• COMPLETE THE FOLLOWING:
1. In the thread on the kernel of F, switch "pick" to "choose" and reproduce the part starting at "However I am" and ending at "solve for them.".
2. In the thread on the kernel of F, what dimension of Ker does simpledude report getting?
3. List every username that posts in the thread on the kernel of F.

• GIVEN PASSAGE:
====

What is the basis of Ker(F)?

[simpledude]

Homework Statement

Let V = M2(R) be the vector space over R of 2×2 real matrices. We consider the mapping
F : V −> V defined for all matrix M belonging to V , by F(M) = AM +MA^T where A^T denotes the transpose matrix of the matrix A given below

A =

1 2
−1 0

Question is: Determine a basis of Ker(F)

The Attempt at a Solution

So I showed that F is a linear operator, and preserves scalar addition and multiplication.
However I am lost as to how I can solve the equation:
AM +MA^T = 0

Any help appreciated, thanks :)

 

[ircdan]

AM + MA^T = 0, so AM = -MA^T. You know what A is and M is a 2x2 matrix, so pick some entres a, b, c, d for M and solve for them.

 

[jhicks]

What is zero in $M_2(\mathbb{R})$? Just apply the definition of kernel using $M = \left( \begin{array}{cc} m_{11} & m_{12}\\m_{21} & m_{22}\\\end{array} \right)$ and you will find the basis.

 

[simpledude]

I get dimension of Ker = 4,

What I did is write out the matrix and multiply it out (since we know A and M I took
as a,b,c,d). After multiplying and adding, I get a system of 4 equations, (a,b,c)
and solve them via Gauss to find how many are independent.

Is this ok?

 

[HallsofIvy]

Homework Statement

Let V = M2(R) be the vector space over R of 2×2 real matrices. We consider the mapping
F : V −> V defined for all matrix M belonging to V , by F(M) = AM +MA^T where A^T denotes the transpose matrix of the matrix A given below

A =

1 2
−1 0

Question is: Determine a basis of Ker(F)

====

• GIVEN DATA:
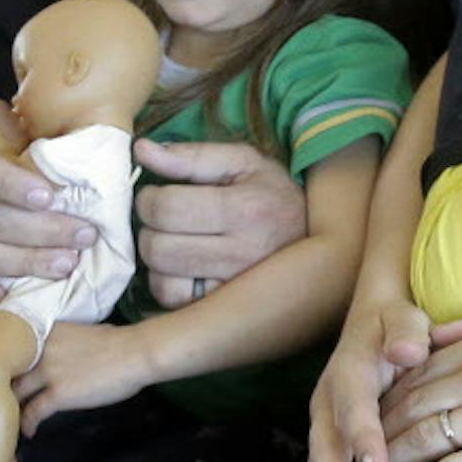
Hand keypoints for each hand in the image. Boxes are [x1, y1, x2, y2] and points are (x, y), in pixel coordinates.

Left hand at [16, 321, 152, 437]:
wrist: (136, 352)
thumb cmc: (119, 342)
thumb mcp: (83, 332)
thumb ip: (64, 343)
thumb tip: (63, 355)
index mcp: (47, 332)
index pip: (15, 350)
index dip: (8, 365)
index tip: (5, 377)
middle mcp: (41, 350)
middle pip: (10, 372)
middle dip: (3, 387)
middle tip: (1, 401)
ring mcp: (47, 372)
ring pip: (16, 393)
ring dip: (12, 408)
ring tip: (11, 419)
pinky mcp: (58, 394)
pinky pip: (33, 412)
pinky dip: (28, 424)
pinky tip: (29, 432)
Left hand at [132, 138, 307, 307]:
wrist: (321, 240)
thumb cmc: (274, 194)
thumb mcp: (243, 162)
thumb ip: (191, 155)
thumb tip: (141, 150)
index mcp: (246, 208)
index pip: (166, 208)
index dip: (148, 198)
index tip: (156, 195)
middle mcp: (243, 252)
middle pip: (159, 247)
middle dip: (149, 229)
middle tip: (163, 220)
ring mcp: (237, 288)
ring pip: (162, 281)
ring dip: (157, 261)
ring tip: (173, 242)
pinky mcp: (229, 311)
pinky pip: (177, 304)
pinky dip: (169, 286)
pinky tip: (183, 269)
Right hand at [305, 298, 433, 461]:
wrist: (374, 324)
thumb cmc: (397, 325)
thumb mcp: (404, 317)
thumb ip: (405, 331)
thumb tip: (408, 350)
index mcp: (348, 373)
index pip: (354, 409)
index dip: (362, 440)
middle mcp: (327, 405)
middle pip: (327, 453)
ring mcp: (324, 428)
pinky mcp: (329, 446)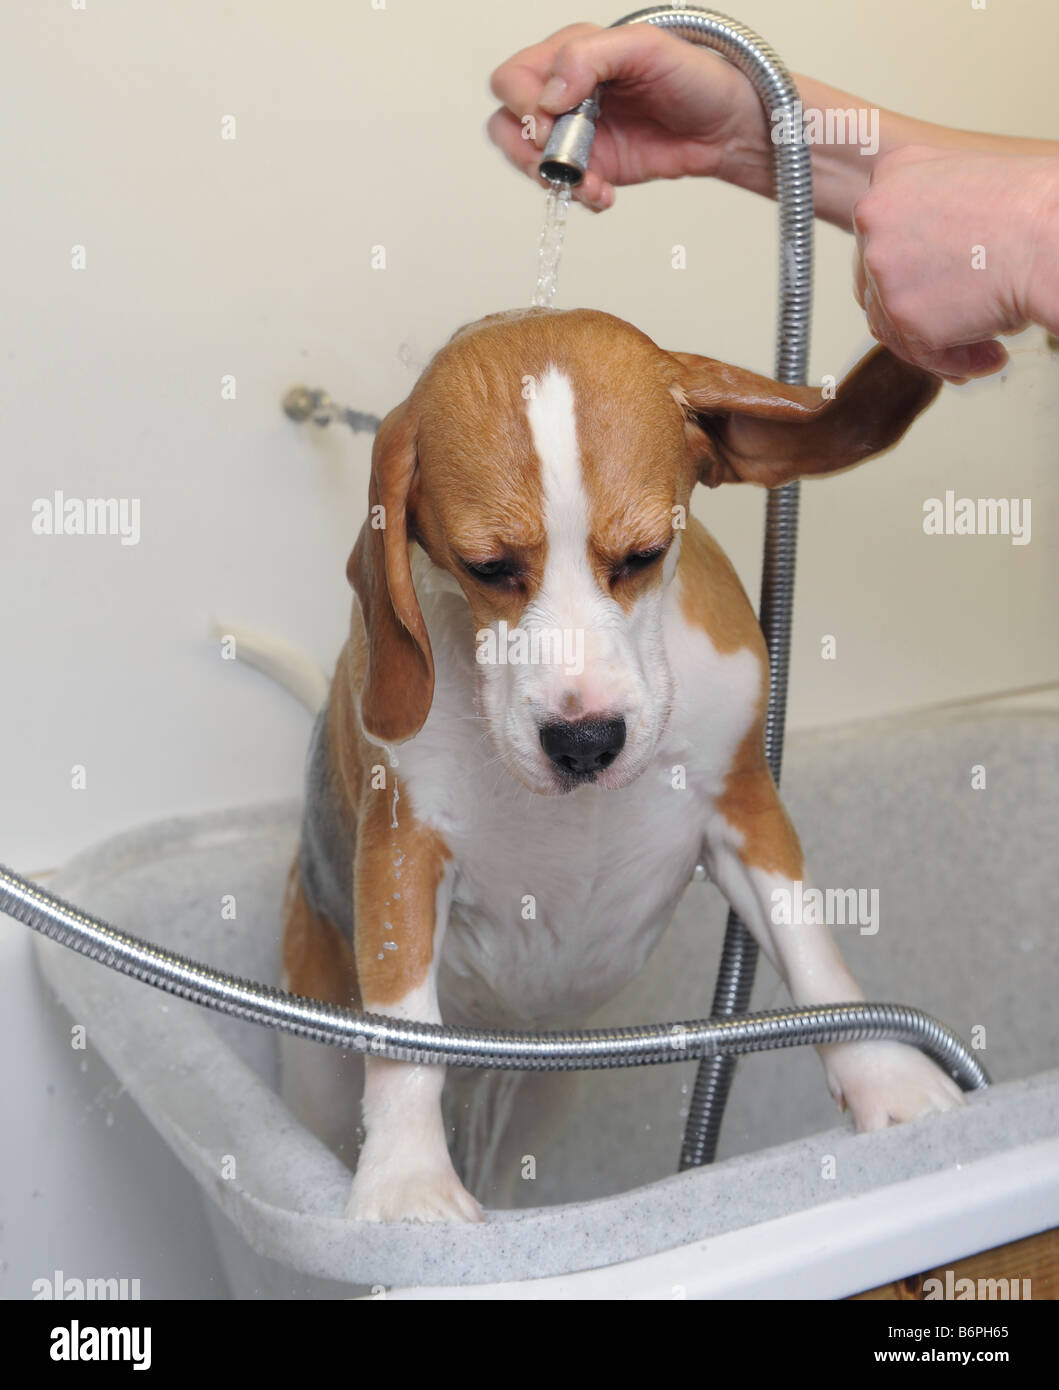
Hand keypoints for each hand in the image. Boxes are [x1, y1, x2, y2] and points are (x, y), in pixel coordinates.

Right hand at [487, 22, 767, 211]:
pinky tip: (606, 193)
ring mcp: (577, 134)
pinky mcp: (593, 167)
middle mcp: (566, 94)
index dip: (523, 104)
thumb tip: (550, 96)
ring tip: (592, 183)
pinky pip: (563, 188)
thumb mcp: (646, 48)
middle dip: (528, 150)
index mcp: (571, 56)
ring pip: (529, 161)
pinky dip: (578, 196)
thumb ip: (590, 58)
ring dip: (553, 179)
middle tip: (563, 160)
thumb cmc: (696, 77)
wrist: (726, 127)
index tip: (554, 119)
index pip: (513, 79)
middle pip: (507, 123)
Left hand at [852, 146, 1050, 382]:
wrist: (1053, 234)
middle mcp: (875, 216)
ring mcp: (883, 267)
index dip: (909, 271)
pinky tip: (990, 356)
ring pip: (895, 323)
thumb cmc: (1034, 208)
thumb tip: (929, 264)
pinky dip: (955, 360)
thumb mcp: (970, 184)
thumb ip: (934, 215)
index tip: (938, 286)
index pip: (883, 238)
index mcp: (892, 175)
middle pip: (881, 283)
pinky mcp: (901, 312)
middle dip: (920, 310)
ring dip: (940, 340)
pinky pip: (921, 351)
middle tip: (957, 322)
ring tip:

====

• RESULTS OF THE EXERCISE:
1.
However I am lost as to how I can solve the equation:
AM +MA^T = 0

Any help appreciated, thanks :)

 

[ircdan]

AM + MA^T = 0, so AM = -MA^T. You know what A is and M is a 2x2 matrix, so choose some entres a, b, c, d for M and solve for them.

2. 4

3. simpledude, ircdan, jhicks, HallsofIvy